VITTORIO MACIOCE!
Ecco qua, un altro editorialista de 'Il Giornale'. Grandissimo!
Nel suo editoriale di stamani esordisce così:
"Viene quasi da ridere, in questo ventunesimo secolo dove la realtà è una macedonia di frammenti, la sinistra porta il nome e il cognome di un ex poliziotto: Tonino Di Pietro. Basta poco per raccontare il miracolo veltroniano. Basta questo. "
E io, caro Vittorio, ti stoppo subito; eh sì, perché è evidentissimo il tuo scopo.
La frase "la sinistra porta il nome e il cognome di un ex-poliziotto" è una delle idiozie più grandi degli ultimi anni, ma è anche, se vogliamo, comprensibile, da parte di chi ha una paura fottuta del Tonino acceso, come lo chiama lui.
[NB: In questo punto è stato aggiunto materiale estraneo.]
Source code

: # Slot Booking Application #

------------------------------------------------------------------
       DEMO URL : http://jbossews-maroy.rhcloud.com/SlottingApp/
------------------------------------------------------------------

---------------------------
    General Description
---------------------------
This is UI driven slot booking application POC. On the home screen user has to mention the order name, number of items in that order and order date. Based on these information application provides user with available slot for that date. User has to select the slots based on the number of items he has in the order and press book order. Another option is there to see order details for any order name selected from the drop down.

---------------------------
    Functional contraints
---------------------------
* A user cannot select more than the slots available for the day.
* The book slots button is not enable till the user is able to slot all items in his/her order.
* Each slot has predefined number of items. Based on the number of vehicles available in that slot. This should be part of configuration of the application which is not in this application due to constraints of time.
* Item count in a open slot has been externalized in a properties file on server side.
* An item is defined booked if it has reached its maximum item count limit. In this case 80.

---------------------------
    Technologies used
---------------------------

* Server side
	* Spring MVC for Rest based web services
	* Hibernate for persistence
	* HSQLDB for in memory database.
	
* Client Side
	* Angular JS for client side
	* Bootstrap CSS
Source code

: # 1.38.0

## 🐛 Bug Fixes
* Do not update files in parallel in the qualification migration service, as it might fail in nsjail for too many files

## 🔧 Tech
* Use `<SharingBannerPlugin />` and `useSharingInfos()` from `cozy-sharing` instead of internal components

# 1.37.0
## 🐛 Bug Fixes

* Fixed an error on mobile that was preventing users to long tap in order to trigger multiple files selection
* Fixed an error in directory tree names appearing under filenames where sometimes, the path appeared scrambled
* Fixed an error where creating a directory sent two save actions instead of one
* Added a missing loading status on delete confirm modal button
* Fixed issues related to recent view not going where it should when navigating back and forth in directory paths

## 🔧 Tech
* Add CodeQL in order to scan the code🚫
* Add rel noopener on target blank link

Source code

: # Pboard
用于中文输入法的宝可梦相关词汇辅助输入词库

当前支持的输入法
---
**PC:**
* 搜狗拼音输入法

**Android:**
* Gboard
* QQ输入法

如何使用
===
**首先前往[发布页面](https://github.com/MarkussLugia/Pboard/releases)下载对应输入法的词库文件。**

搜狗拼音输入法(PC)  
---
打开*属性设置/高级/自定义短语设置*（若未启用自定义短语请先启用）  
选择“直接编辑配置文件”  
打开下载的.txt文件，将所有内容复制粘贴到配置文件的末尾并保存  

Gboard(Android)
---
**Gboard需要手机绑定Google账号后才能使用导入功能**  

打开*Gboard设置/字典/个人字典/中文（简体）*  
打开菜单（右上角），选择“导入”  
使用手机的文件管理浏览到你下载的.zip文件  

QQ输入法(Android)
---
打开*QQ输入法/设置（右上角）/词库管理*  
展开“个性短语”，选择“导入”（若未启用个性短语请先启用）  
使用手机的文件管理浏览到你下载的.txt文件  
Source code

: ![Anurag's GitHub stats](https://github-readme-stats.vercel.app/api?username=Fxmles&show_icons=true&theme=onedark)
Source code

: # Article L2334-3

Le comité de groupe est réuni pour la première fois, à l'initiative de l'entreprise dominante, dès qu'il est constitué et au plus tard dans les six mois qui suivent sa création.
Identificare l'Italia Dei Valori con la sinistra è un chiaro tentativo di fare di tutta l'erba un fascio. Perché? Perché il Cavaliere ha sempre avuto vita facile contro la sinistra, che è sempre stata un nemico evidente, conosciuto e ben individuabile, quindi facilmente colpibile. Ora che l'ha definitivamente affondato, cerca di dirigere i cannoni verso un nuovo nemico, ma si trova di fronte ad un problema: qual'è l'elettorato dell'IDV? Come si individua questo nuovo nemico da abbattere? Risposta: si cerca di identificare anche quest’ultimo o come la sinistra che rimane, oppure come la nuova sinistra, oppure come un partito in cui è confluita la ex sinistra delusa e abbattuta (come del resto ha fatto la DC quando è confluita in Forza Italia!)
Ma io dico no, assolutamente no, caro il mio maciocino! Anche se forse sono l’unico che ti risponde e anche se la mia risposta rimarrà assolutamente invisibile , te lo voglio ugualmente urlare in faccia. Sono sicuro che l’IDV è fatto di persone oneste, punto. Non c’è destra o sinistra, non c’è la vecchia concezione di fare politica, non c’è la puzza di vecchio come c’è negli altri partiti. C’è la voglia di cambiamento, di rinascimento, di fare qualcosa di diverso, di invertire la rotta che sta portando questo vecchio barcone Italia contro uno scoglio enorme che ci trasformerà in un novello Titanic!
Ma lui questo non lo può dire, anche se lo sa, ma addirittura aggiunge:
“Il guaio è che questa sinistra moribonda si è lasciata succhiare il sangue, giorno dopo giorno, da un vampiro giacobino. Quello che resta, a sinistra, è Di Pietro, le sue manette, le sue piazze di comici e saltimbanchi, l’astio, il livore, le parole sempre più grezze e grosse, l’astuzia contadina, il giustizialismo. È lui l’opposizione. È la sua voglia di guerra civile. È l’antiberlusconismo come religione. Lo dice anche Di Pietro: «Noi siamo l’unica opposizione rimasta nel Paese. Quando uno non decide se essere maschio o femmina finisce per non essere nessuno». Questa è la filosofia dell’uomo di Montenero di Bisaccia (con buona pace dell’identità gay). Ecco, alla fine Veltroni è rimasto nudo, orfano delle sue maschere. Sono caduti uno alla volta tutti i suoi vestiti, come foglie d’autunno: via Obama, via Kennedy, via Clinton, Blair, Martin Luther King, Gandhi, via anche Madre Teresa di Calcutta, via il missionario, via l’Africa, via tutto. È rimasto solo lui, la maschera non voluta, l’uomo che ha cannibalizzato i suoi voti, le sue tante identità, la sua visione del mondo. È rimasto il poliziotto, il pubblico ministero, quello con l’indice alzato e la forca all’orizzonte. Veltroni è riuscito a cancellare anche l’odore della sinistra. È questo il suo più grande, paradossale, assoluto fallimento. Sognava Obama e ha partorito Di Pietro. Qui finisce l’avventura di Walter Veltroni. Lui magari andrà in Africa e lascia l’Italia con un Tonino acceso tra le mani.”
Si, certo, e sono sicuro che quel Tonino acceso vi brucerà presto il culo a tutti voi servi dell’unico padrone!